» WHAT IS NEEDED
In the listing below, how many lines hold "rOut"? Give the number only.

» DATA UNDER STUDY
-=-=-

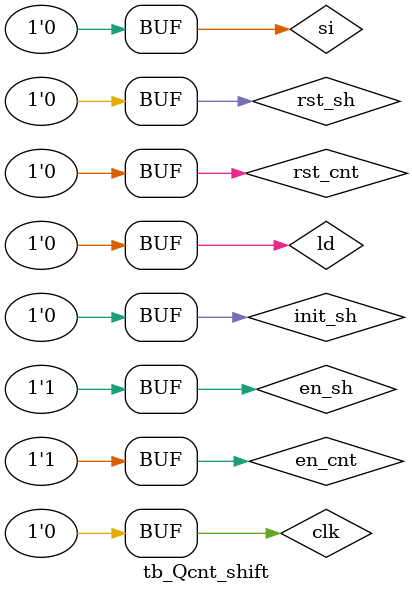
<source format=v>
`timescale 1ns/1ns

module tb_Qcnt_shift();
    reg clk = 0 , rst_sh = 0 , en_sh = 1 , si = 0 , rst_cnt = 0 , en_cnt = 1 , ld = 1 , init_sh = 1;
    wire co ;
    wire [7:0] PO_sh;
    
    cntshiftQ UUT(.clk(clk) , .rst_sh(rst_sh) , .en_sh(en_sh) , .init_sh(init_sh) , .si(si) , .rst_cnt(rst_cnt) , .en_cnt(en_cnt) , .ld(ld) , .co(co) , .PO_sh(PO_sh));
    initial repeat(40) #500 clk = ~clk;
    initial begin
	#600 ld = 0;
	     init_sh = 0;
	#520 si = 1;
	#500 si = 0;
	#700 si = 1;
	#500 si = 0;
	#700 si = 1;
	#700 si = 0;
    end
endmodule
    

</source>
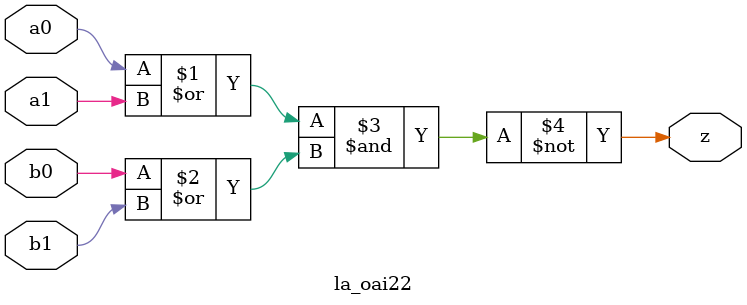
<source format=v>

module la_oai22 #(parameter PROP = "DEFAULT")   (
    input  a0,
    input  a1,
    input  b0,
    input  b1,
    output z
    );

   assign z = ~((a0 | a1) & (b0 | b1));

endmodule

</source>
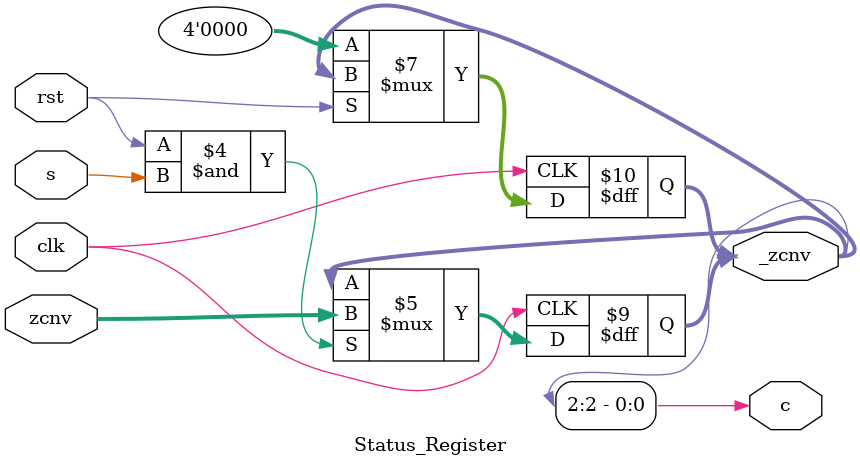
<source format=v>
`timescale 1ns / 1ps


module Status_Register( input [3:0] zcnv,
input clk, rst,s,
output reg [3:0]_zcnv, output c
    );
    
    always @(posedge clk)
        if (~rst)
            _zcnv <= 4'b0;
    always@(negedge clk)
        if (rst & s)
           _zcnv <= zcnv;
           
     assign c = _zcnv[2];
endmodule

</source>
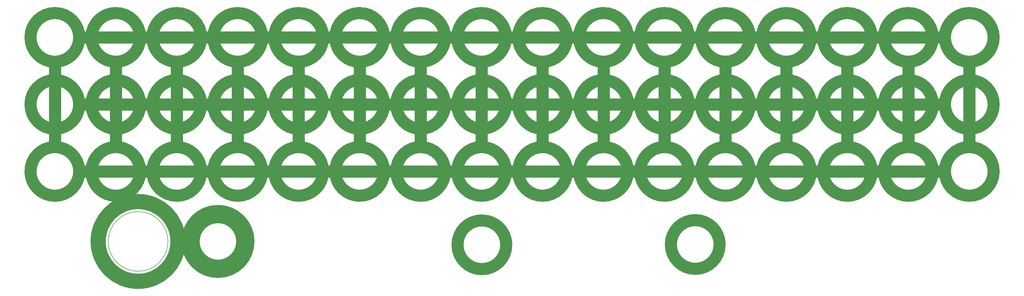
<source format=gbr>
%TF.GenerationSoftware,KiCad,Pcbnew,7.0.9*%
%TF.CreationDate,2024-01-02T10:04:44-06:00*%
%TF.ProjectId,AnalogSequencerFaceplate,416e616c-6f67-4536-9571-75656e636572,rev?*%
%TF.SameCoordinates,Original*%
%TF.FileFunction,Copper,L1,Top*%
%TF.FilePolarity,Positive*%
%FSLAX46Y46*%
G04 Gerber Fmt 4.6, Leading zero omitted, Abs format (unit mm)*
G04 Created by KiCad (PCBNEW 7.0.9) date 2024-01-02 10:04:44*
%MOMM*%
%LPD*%
G01*
G04 APERTURE LIST*
%TA.AperFunction,NonConductor*%
%ADD10C,0.200000*%
%TD*%
%TA.AperFunction,NonConductor*%
%ADD11C,5.000000*%
%TD*%
%TA.AperFunction,NonConductor*%
%ADD12C,6.000000*%
%TD*%
%TA.AperFunction,NonConductor*%
%ADD13C,4.000000*%
%TD*%
G04 APERTURE END LIST*
D10*
X114600000Y-185500000D02*
G75*
G03*
X114600000Y-185500000I-9800000J0D01*
G01*
D11*
X117900000Y-185500000D02*
G75*
G03*
X117900000Y-185500000I-13100000J0D01*
G01*
D12*
X140000000Y-185500000D02*
G75*
G03*
X140000000Y-185500000I-9000000J0D01*
G01*
D13*
X225600000Y-186600000D02*
G75*
G03*
X225600000Y-186600000I-8000000J0D01*
G01*
X295600000Y-186500000D02*
G75*
G03*
X295600000Y-186500000I-8000000J0D01*
G01*
X385500000Y-162500000D02*
G75*
G03*
X385500000Y-162500000I-8000000J0D01*
G01*
X365500000Y-118500000D02*
G75*
G03*
X365500000Y-118500000I-8000000J0D01*
G01*
X305500000Y-140500000D02*
G75*
G03*
X305500000Y-140500000I-8000000J0D01*
G01*
X225500000Y-162500000D02*
G75*
G03*
X225500000Y-162500000I-8000000J0D01*
G01*
X205500000Y-140500000D02*
G75*
G03*
X205500000Y-140500000I-8000000J0D01*
G01*
X185500000Y-118500000D02*
G75*
G03*
X185500000Y-118500000I-8000000J0D01*
G01*
X205500000Y-162500000D02*
G75*
G03*
X205500000Y-162500000I-8000000J0D01*
G01*
X277500000Y-126500000D02*
X277500000Y-154500000D01*
X165500000Y-118500000D02*
G75*
G03*
X165500000Y-118500000I-8000000J0D01*
G01*
X217500000Y-126500000D02*
X217500000Y-154500000D01*
X77500000Y-126500000D02*
X77500000Y-154500000D01*
X325500000Y-162500000D02*
G75*
G03*
X325500000Y-162500000I-8000000J0D01*
G01*
X369500000Y-140500000D02*
X85500000Y-140500000D01*
X305500000Y-118500000D02*
G75*
G03*
X305500000Y-118500000I-8000000J0D01*
G01*
X325500000Y-140500000D02*
G75*
G03*
X325500000Y-140500000I-8000000J0D01*
G01*
X357500000Y-126500000D02*
X357500000Y-154500000D01*
X225500000Y-118500000D02*
G75*
G03*
X225500000Y-118500000I-8000000J0D01*
G01*
X105500000Y-118500000D02*
G75*
G03*
X105500000Y-118500000I-8000000J0D01*
G01*
X337500000Y-126500000D02*
X337500000Y-154500000D01*
X297500000Y-126500000D02*
X297500000Y-154500000D01*
X177500000Y-126500000D02*
X177500000Y-154500000D01*
X225500000Y-140500000D02*
G75*
G03*
X225500000Y-140500000I-8000000J0D01*
G01*
X137500000Y-126500000D02*
X137500000Y-154500000D01*
X285500000Y-162500000D02*
G75*
G03*
X285500000Y-162500000I-8000000J0D01*
G01*
X105500000Y-140500000D02*
G75*
G03*
X105500000Y-140500000I-8000000J0D01*
G01*
X125500000Y-162500000D02*
G75*
G03*
X125500000Y-162500000I-8000000J0D01*
G01*
X237500000Y-126500000D02*
X237500000Y-154500000D01*
X185500000Y-162500000D02*
G75*
G03*
X185500000Y-162500000I-8000000J0D01*
G01*
X345500000Y-118500000D02*
G75*
G03*
X345500000Y-118500000I-8000000J0D01*
G01*
X165500000Y-162500000D02*
G75*
G03*
X165500000Y-162500000I-8000000J0D01*
G01*
X345500000Y-140500000D02*
G75*
G03*
X345500000Y-140500000I-8000000J0D01*
G01*
X97500000Y-126500000D02*
X97500000Y-154500000D01*
X285500000Y-118500000D02*
G75*
G03*
X285500000Y-118500000I-8000000J0D01*
G01*
X85500000Y-118500000D02*
G75*
G03*
X85500000Y-118500000I-8000000J0D01*
G01*
X85500000Y-140500000D02*
G75*
G03*
X85500000Y-140500000I-8000000J0D01*
G01*
X185500000Y-140500000D02*
G75*
G03*
X185500000Y-140500000I-8000000J0D01*
G01*
X265500000Y-140500000D02*
G75*
G03*
X265500000Y-140500000I-8000000J0D01*
G01*
X265500000Y-162500000D02*
G75*
G03*
X265500000Y-162500000I-8000000J0D01*
G01*
X265500000Y-118500000D02*
G75*
G03*
X265500000Y-118500000I-8000000J0D01*
G01*
X125500000Y-140500000D02*
G75*
G03*
X125500000Y-140500000I-8000000J0D01*
G01*
X117500000Y-126500000D02*
X117500000Y-154500000D01*
X165500000Y-140500000D02*
G75*
G03*
X165500000Y-140500000I-8000000J0D01*
G01*
X145500000Y-140500000D02*
G75*
G03*
X145500000Y-140500000I-8000000J0D01*
G01*
X197500000Y-126500000D02*
X197500000Y-154500000D01*
X285500000Y-140500000D02*
G75*
G03*
X285500000Y-140500000I-8000000J0D01*
G01*
X105500000Y-162500000D02*
G75*
G03*
X105500000Y-162500000I-8000000J0D01*
G01*
X245500000Y-140500000D02*
G75*
G03*
X245500000Y-140500000I-8000000J0D01*
G01*
X257500000Y-126500000D02*
X257500000Y-154500000D01*
X377500000Y-126500000D02*
X377500000Y-154500000D01*
X385500000Y-140500000D02*
G75*
G03*
X385500000Y-140500000I-8000000J0D01*
G01*
X345500000Y-162500000D02*
G75*
G03*
X345500000Y-162500000I-8000000J0D01*
G01*
X157500000Y-126500000D02*
X157500000Y-154500000D01*
X365500000Y-140500000D02*
G75*
G03*
X365500000Y-140500000I-8000000J0D01*
G01*
X145500000Y-118500000D02*
G75*
G03*
X145500000Y-118500000I-8000000J0D01*
G01*
X385500000Y-118500000D02*
G75*
G03*
X385500000Y-118500000I-8000000J0D01*
G01*
X365500000Y-162500000D02*
G75*
G03*
X365500000Y-162500000I-8000000J0D01*
G01*
X369500000Y-118500000D02*
X85500000Y-118500000D01*
X305500000Y-162500000D02*
G75*
G03*
X305500000Y-162500000I-8000000J0D01*
G01*
X145500000Y-162500000D02*
G75*
G03*
X145500000Y-162500000I-8000000J0D01*
G01*
X369500000Y-162500000D02*
X85500000Y-162500000D01*
X125500000Y-118500000D02*
G75*
G03*
X125500000Y-118500000I-8000000J0D01*
G01*
X325500000Y-118500000D02*
G75*
G03*
X325500000Y-118500000I-8000000J0D01*
G01*
X245500000Y-118500000D02*
G75*
G03*
X245500000Y-118500000I-8000000J0D01*
G01*
X85500000Y-162500000D02*
G75*
G03*
X85500000Y-162500000I-8000000J0D01*
G01*
X205500000Y-118500000D02*
G75*
G03*
X205500000Y-118500000I-8000000J0D01*
G01*
X317500000Y-126500000D02*
X317500000Y-154500000D01*
X245500000Y-162500000D02*
G75*
G03*
X245500000Y-162500000I-8000000J0D01*
G01*
M02*

</source>
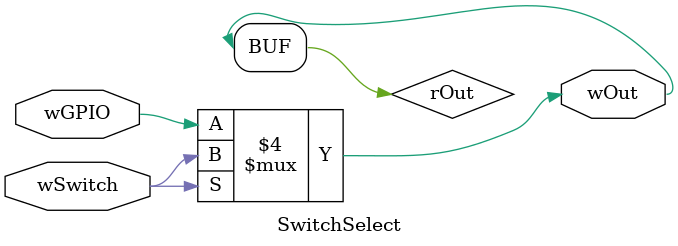
<source format=v>
`timescale 1ns / 1ps


module SwitchSelect(
        input wire wGPIO, wSwitch,
        output wire wOut
    );
    
    reg rOut;
    always @(*)
    begin
    
    if(wSwitch == 1)
    begin
        rOut = wSwitch;
    end
    else
    begin
        rOut = wGPIO;
    end
    end
    
    assign wOut = rOut;
endmodule

</source>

-=-=-

» FINISHED EXERCISE
4